§ EXCERPTED DATA:
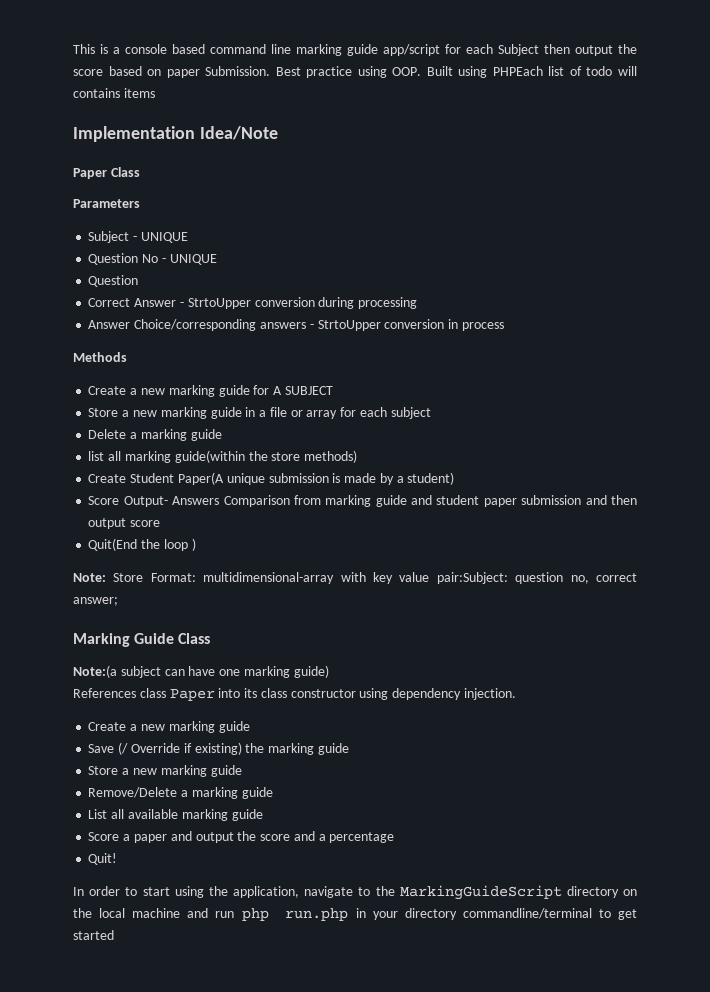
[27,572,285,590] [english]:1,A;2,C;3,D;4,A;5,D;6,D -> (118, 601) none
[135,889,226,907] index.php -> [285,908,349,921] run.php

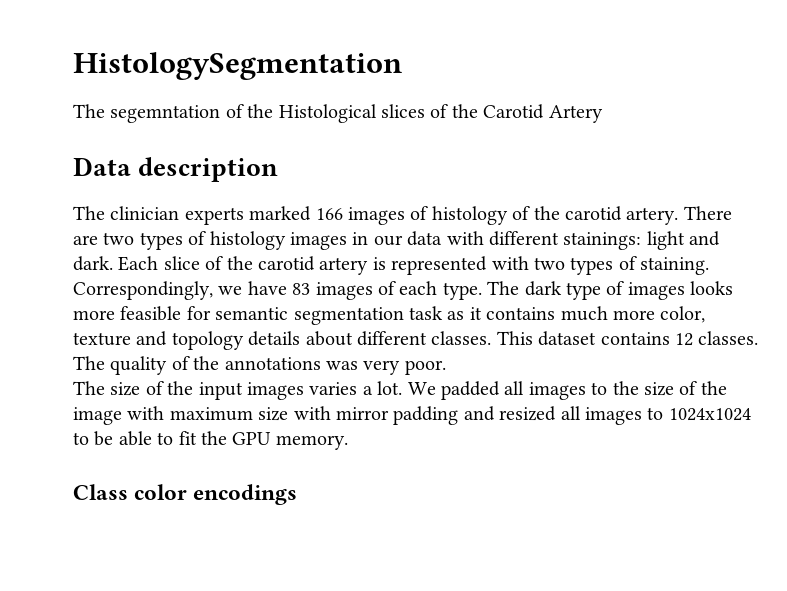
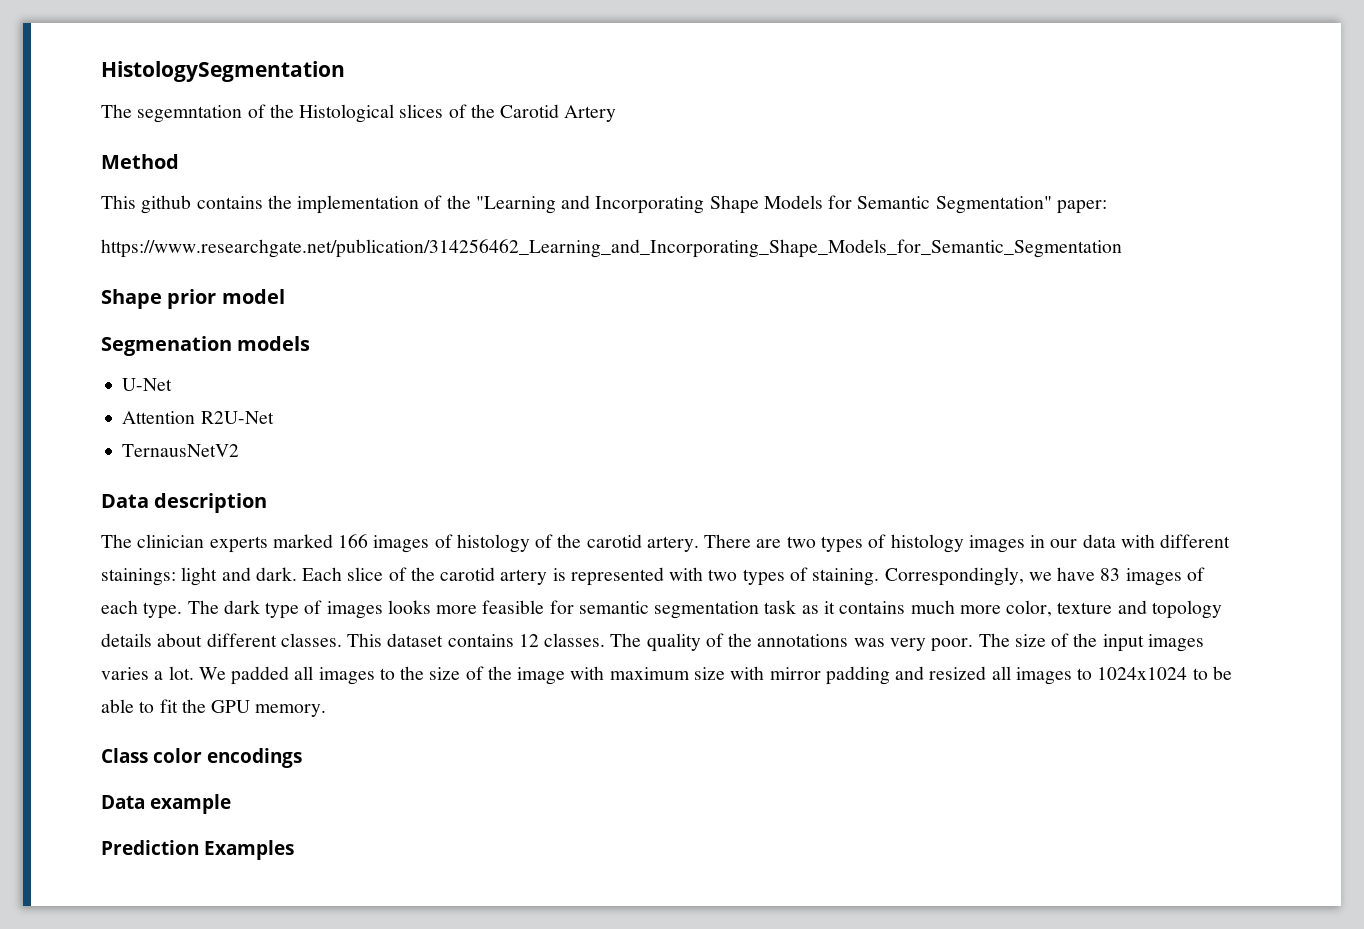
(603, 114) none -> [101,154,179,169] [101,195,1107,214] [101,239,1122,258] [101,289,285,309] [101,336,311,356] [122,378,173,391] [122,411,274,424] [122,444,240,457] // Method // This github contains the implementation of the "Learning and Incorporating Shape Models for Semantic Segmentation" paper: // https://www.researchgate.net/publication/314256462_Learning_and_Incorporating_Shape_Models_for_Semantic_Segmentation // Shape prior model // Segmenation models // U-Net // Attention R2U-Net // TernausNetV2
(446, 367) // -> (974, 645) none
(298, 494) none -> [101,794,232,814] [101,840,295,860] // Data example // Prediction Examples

§ TASK OBJECTIVE:
Search the listing above for lines containing "none", and copy them.

§ RESULT OF THIS EXERCISE:
[27,572,285,590] [english]:1,A;2,C;3,D;4,A;5,D;6,D -> (118, 601) none
(603, 114) none -> [101,154,179,169] [101,195,1107,214] [101,239,1122,258] [101,289,285,309] [101,336,311,356] [122,378,173,391] [122,411,274,424] [122,444,240,457] // Method // This github contains the implementation of the "Learning and Incorporating Shape Models for Semantic Segmentation" paper: // https://www.researchgate.net/publication/314256462_Learning_and_Incorporating_Shape_Models_for_Semantic_Segmentation // Shape prior model // Segmenation models // U-Net // Attention R2U-Net // TernausNetV2
(446, 367) // -> (974, 645) none
(298, 494) none -> [101,794,232,814] [101,840,295,860] // Data example // Prediction Examples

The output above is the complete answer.